■ Data ■
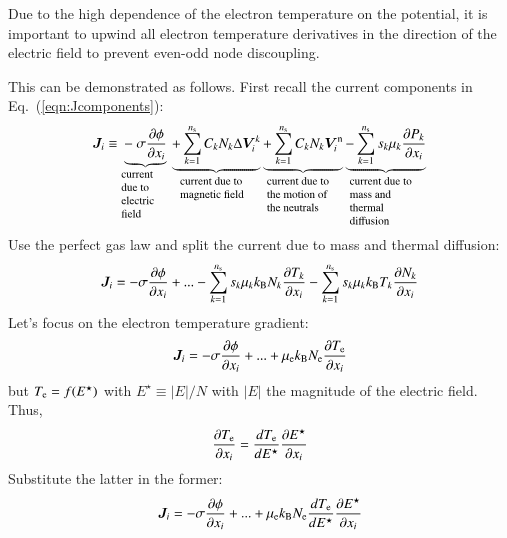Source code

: \documentclass{warpdoc}
\newcommand{\ns}{{n_{\rm s}}}
\renewcommand{\vec}[1]{\bm{#1}}
\begin{document}
 Due to the high dependence of the electron temperature on the potential, it is important to upwind all electron temperature derivatives in the direction of the electric field to prevent even-odd node discoupling. 

This can be demonstrated as follows. First recall the current components in Eq.\ (\ref{eqn:Jcomponents}):
%
\begin{equation}
 \vec{J}_i \equiv 
  \underbrace{-~\sigma\frac{\partial \phi}{\partial x_i}}_{\begin{minipage}{0.1\textwidth}\footnotesize\flushleft current due to electric field \end{minipage}}
\underbrace{+ \sum_{k=1}^\ns C_k N_k \Delta \vec{V}^k_i}_{\begin{minipage}{0.15\textwidth}\footnotesize\flushleft current due to magnetic field \end{minipage}}
\underbrace{+ \sum_{k=1}^\ns C_k N_k \vec{V}^{\rm n}_i}_{\begin{minipage}{0.15\textwidth}\footnotesize\flushleft current due to the motion of the neutrals \end{minipage}}
\underbrace{- \sum_{k=1}^\ns {s_k \mu_k} \frac{\partial P_k}{\partial x_i} }_{\begin{minipage}{0.15\textwidth}\footnotesize\flushleft current due to mass and thermal diffusion \end{minipage}}
\end{equation}
%
Use the perfect gas law and split the current due to mass and thermal diffusion:
%
\begin{equation}
 \vec{J}_i = 
- \sigma\frac{\partial \phi}{\partial x_i}
+ ...
- \sum_{k=1}^\ns s_k \mu_k k_{\rm B} N_k \frac{\partial T_k}{\partial x_i} 
- \sum_{k=1}^\ns s_k \mu_k k_{\rm B} T_k \frac{\partial N_k}{\partial x_i} 
\end{equation}
%
Let's focus on the electron temperature gradient:
%
\begin{equation}
 \vec{J}_i = 
- \sigma\frac{\partial \phi}{\partial x_i}
+ ...
+ \mu_{\rm e} k_{\rm B} N_{\rm e} \frac{\partial T_{\rm e}}{\partial x_i} 
\end{equation}
%
but $T_{\rm e}=f(E^\star)$ with $E^\star\equiv |E|/N$ with $|E|$ the magnitude of the electric field. Thus,
%
\begin{equation}
  \frac{\partial T_{\rm e}}{\partial x_i}=\frac{d T_{\rm e}}{d E^\star}\frac{\partial E^\star}{\partial x_i}
\end{equation}
% 
Substitute the latter in the former:
%
\begin{equation}
 \vec{J}_i = 
- \sigma\frac{\partial \phi}{\partial x_i}
+ ...
+ \mu_{\rm e} k_{\rm B} N_{\rm e} \frac{d T_{\rm e}}{d E^\star}\frac{\partial E^\star}{\partial x_i}
\end{equation}
\end{document}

■ About this exercise ■
An exact copy is required of the lines from the start of the records above through the line with "due to electric", and only those, without any pictures.

■ Exercise answer ■
Source code

: \documentclass{warpdoc}
\newcommand{\ns}{{n_{\rm s}}}
\renewcommand{\vec}[1]{\bm{#1}}
\begin{document}
 Due to the high dependence of the electron temperature on the potential, it is important to upwind all electron temperature derivatives in the direction of the electric field to prevent even-odd node discoupling. 

This can be demonstrated as follows. First recall the current components in Eq.\ (\ref{eqn:Jcomponents}):
%
\begin{equation}
 \vec{J}_i \equiv 
  \underbrace{-~\sigma\frac{\partial \phi}{\partial x_i}}_{\begin{minipage}{0.1\textwidth}\footnotesize\flushleft current due to electric field \end{minipage}}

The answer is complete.